> Drawing revision comparisons:
============================================================

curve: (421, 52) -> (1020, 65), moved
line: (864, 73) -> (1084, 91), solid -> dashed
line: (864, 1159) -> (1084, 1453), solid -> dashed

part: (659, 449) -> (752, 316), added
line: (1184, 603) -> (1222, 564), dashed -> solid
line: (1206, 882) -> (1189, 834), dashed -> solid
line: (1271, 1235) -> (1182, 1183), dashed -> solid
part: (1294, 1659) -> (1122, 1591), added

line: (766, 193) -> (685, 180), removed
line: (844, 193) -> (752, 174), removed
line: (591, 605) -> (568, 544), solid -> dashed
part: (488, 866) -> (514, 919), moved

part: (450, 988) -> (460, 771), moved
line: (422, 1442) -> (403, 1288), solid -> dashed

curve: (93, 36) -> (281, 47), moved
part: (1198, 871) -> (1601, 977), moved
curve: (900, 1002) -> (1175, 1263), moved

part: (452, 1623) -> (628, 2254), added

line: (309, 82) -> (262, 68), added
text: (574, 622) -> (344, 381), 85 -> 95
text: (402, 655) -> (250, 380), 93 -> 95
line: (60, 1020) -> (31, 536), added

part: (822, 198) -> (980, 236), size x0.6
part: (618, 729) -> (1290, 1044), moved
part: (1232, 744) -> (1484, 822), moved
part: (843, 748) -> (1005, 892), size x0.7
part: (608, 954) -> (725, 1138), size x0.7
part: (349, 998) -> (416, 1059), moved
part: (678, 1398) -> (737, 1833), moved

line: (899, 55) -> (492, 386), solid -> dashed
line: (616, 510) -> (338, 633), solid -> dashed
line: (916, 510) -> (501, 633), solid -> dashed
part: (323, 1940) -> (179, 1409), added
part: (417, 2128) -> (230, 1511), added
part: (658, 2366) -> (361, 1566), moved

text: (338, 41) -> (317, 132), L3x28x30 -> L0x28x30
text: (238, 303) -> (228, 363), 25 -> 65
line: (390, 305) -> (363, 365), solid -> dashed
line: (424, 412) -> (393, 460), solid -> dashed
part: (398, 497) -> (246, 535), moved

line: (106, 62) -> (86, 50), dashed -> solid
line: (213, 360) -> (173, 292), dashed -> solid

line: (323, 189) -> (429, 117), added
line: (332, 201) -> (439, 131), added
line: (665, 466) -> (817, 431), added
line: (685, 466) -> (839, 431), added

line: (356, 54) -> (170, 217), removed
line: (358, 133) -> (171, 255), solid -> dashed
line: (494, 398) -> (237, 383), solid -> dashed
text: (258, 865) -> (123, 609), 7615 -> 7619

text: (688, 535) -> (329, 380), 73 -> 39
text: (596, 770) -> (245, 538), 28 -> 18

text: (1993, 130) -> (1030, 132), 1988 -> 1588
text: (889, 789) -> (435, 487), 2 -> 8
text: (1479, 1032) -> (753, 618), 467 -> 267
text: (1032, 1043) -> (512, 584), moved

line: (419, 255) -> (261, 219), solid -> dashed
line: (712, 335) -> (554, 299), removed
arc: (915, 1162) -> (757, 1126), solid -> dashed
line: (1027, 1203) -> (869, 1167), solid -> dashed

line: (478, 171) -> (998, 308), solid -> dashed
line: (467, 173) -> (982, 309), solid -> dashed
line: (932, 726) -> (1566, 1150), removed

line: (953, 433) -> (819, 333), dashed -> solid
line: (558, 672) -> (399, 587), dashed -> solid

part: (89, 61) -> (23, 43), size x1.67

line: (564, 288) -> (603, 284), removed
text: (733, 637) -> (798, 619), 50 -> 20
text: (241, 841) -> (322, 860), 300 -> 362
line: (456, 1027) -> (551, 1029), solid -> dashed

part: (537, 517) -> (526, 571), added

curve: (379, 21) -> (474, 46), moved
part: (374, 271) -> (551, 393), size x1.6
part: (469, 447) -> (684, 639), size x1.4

============================================================

> Work to be completed:
Pull out every line above that holds the word "curve".

> Output of the task:
curve: (421, 52) -> (1020, 65), moved
curve: (93, 36) -> (281, 47), moved
curve: (900, 1002) -> (1175, 1263), moved
curve: (379, 21) -> (474, 46), moved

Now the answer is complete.